Once you find the line below that has "See other events", output it and every line after it exactly, stopping after the line that has "わかりませんが。とにかく優しく、それでいてと", with no pictures.

(Page images and extracted text)
--- START ---
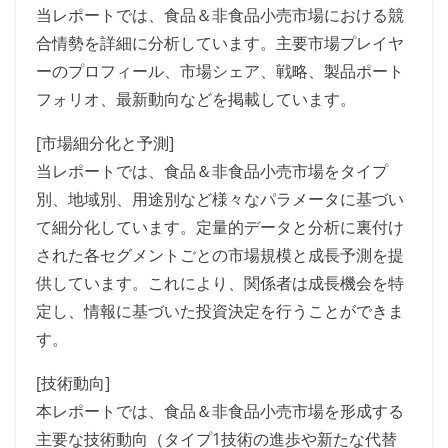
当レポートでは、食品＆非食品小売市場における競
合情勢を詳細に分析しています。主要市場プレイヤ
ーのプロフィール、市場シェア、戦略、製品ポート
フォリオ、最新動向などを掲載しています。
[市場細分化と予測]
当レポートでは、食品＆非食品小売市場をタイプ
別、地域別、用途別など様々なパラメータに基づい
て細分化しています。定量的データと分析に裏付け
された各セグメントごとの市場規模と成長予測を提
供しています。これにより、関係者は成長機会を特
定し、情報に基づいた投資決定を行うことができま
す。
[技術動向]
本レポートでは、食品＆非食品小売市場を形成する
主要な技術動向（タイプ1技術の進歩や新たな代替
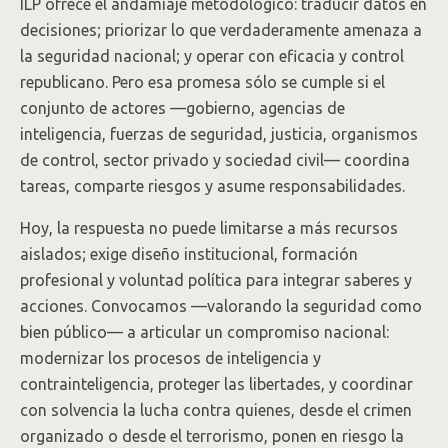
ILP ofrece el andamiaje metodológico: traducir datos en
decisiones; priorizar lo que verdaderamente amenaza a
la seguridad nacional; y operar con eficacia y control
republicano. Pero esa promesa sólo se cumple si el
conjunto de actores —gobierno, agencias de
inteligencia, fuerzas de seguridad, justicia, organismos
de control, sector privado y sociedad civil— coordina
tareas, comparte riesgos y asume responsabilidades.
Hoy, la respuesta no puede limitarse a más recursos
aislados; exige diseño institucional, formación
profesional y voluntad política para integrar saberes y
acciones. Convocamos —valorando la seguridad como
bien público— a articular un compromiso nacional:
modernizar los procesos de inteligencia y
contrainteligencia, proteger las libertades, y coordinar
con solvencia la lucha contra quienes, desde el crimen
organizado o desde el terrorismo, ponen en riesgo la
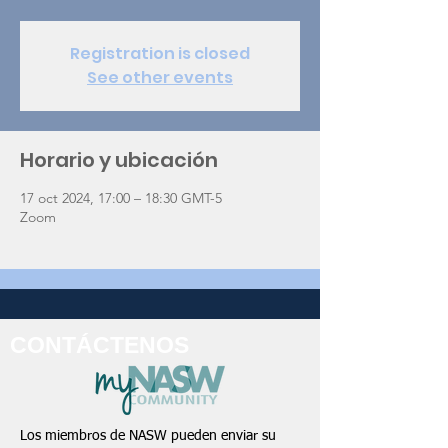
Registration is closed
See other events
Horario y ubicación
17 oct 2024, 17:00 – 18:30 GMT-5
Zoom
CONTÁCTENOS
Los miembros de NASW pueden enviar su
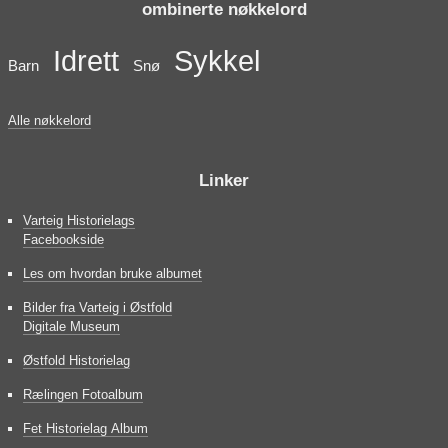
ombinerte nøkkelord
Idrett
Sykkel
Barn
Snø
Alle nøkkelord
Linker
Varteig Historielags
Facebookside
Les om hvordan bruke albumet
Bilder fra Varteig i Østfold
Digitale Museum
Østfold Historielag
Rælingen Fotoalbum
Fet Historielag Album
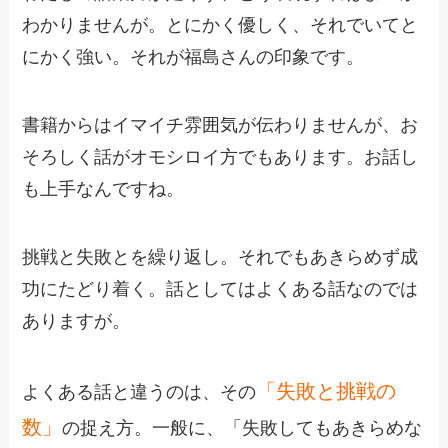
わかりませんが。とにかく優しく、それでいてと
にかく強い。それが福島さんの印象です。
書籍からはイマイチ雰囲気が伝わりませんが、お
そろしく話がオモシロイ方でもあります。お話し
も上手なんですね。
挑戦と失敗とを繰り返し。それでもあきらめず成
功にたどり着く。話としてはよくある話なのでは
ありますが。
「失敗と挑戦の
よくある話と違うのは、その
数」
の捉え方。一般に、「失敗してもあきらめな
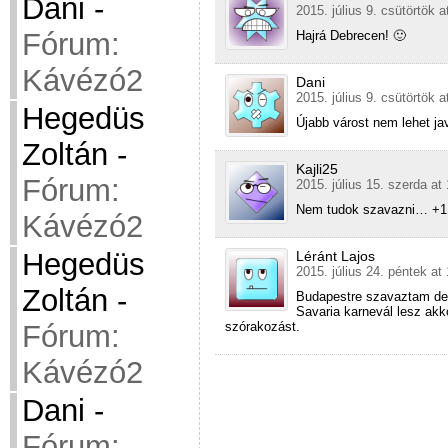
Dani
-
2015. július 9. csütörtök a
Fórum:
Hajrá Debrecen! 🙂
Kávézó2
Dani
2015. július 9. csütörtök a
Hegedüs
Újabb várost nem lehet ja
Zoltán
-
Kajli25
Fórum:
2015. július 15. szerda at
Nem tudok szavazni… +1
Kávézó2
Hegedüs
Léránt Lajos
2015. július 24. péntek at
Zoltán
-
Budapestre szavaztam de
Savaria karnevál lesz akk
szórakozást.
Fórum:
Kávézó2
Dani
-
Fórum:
--- END ---
_Expected output:_
See other events
Horario y ubicación
17 oct 2024, 17:00 – 18:30 GMT-5
Zoom
CONTÁCTENOS
Los miembros de NASW pueden enviar su
ombinerte nøkkelord
Idrett
Sykkel
Barn
Snø
Alle nøkkelord
Linker
Varteig Historielags
Facebookside
Les om hvordan bruke albumet
Bilder fra Varteig i Østfold
Digitale Museum
Østfold Historielag
Rælingen Fotoalbum
Fet Historielag Album
わかりませんが。とにかく優しく、それでいてと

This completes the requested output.